+++ SUPPLIED RECORDS
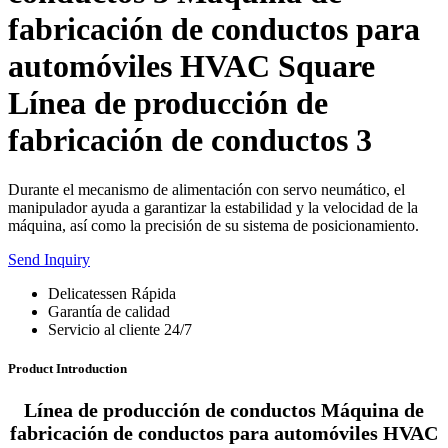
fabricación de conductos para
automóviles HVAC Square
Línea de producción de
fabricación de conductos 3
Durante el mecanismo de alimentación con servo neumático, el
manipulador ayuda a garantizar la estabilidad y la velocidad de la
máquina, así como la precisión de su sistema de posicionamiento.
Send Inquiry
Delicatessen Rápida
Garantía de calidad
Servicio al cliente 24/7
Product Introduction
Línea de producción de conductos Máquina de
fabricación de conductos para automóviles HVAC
++++++
+++ SUPPLIED RECORDS
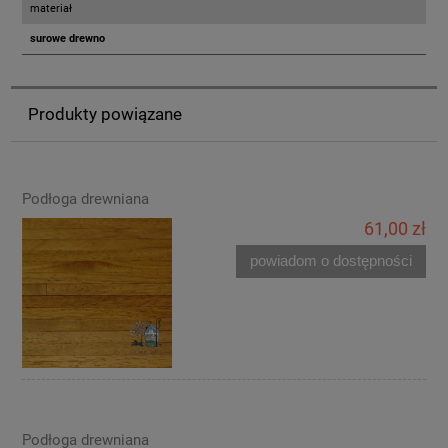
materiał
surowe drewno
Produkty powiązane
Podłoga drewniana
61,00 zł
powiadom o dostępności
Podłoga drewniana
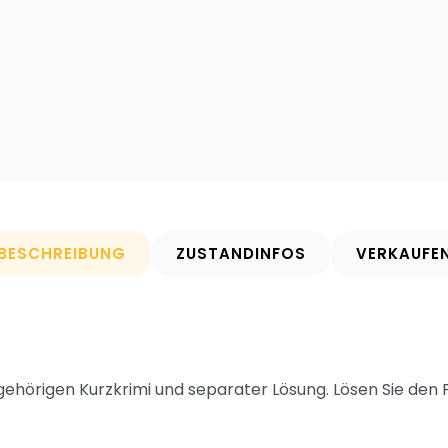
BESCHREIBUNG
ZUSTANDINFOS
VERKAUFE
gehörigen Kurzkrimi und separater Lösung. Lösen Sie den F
++++++
• PROBLEM TO WORK ON:
Copy out the lines of the items from the line with "BESCHREIBUNG" up to and including the line with "gehörigen Kurzkrimi und".

• RESULT BELOW:
BESCHREIBUNG
ZUSTANDINFOS
VERKAUFE
gehörigen Kurzkrimi und separater Lösung. Lösen Sie den F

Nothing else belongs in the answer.